# Beginner Womens Tri Shoes



## likemjinhisearlydays (Sep 30, 2008)

Hey guys/gals... My fiance just bought her first road bike, which she is picking up in PA this weekend. She does not have shoes or pedals yet - so I thought I would ask the group thoughts on good shoes and pedals for beginners. Most of my personal experience is with Shimano Tri shoes and SPD pedals, which I have recommended for her - but I am not finding that many great options in Shimano alone. 

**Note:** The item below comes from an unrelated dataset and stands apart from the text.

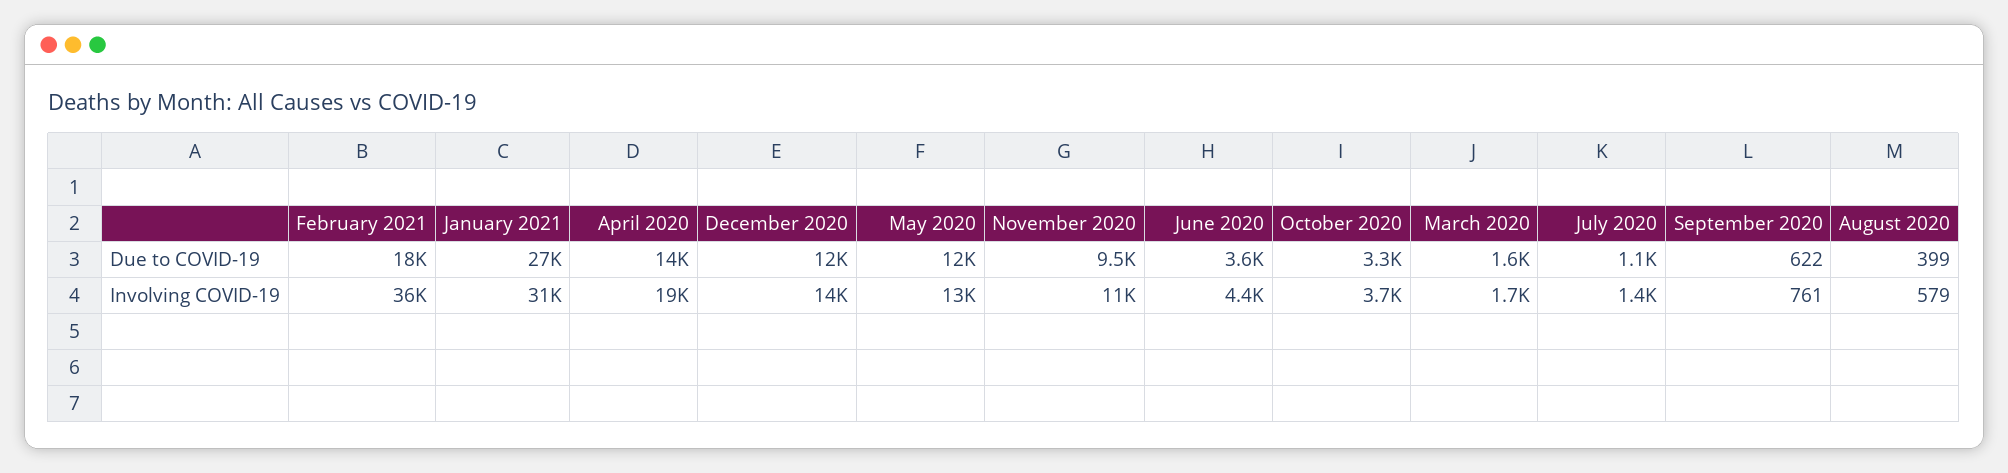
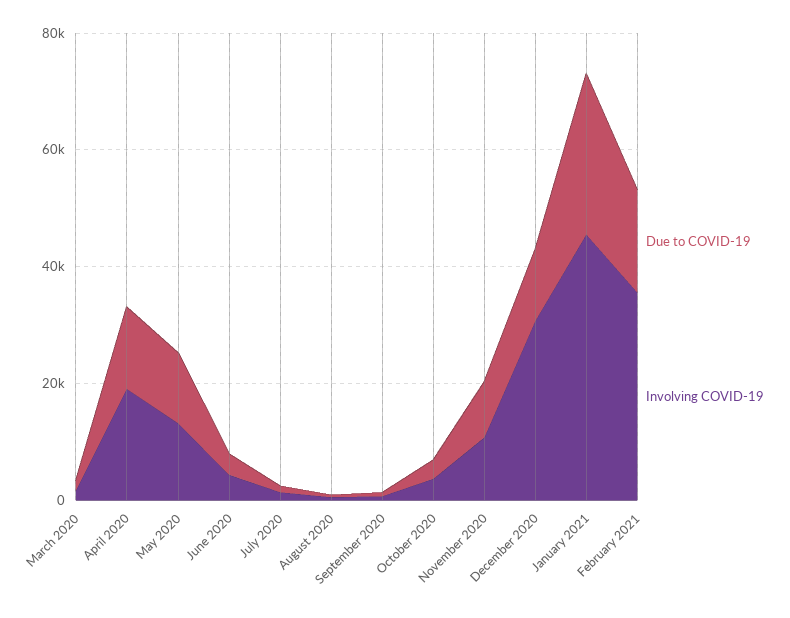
Involving COVID-19, January 2021: 31000 -> 45000
Involving COVID-19, December 2020: 14000 -> 30000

Any input you have would be much appreciated. As an FYI - she bought a Specialized Dolce Elite, is 5' 3" w/ shorter legs if that makes a difference to your opinion.

Thanks and happy riding!


----------



## Kernyl (Dec 23, 2011)

Shimano pedals are pretty easy to get in and out of. A lot of people also like the Crank Brothers Candy pedals. Technically the Candy is a mtn bike pedal, but it can still be used on the road. Both of these pedals have a platform, which means that even if you are having trouble getting into them, you can still pedal fairly easily, which is important for a beginner especially when trying to get through intersections etc.
For shoes, just have her try on until she finds a pair she likes. I like Specialized, because they have a narrower last and I have a narrow foot, but she'll just have to see what fits her best.


----------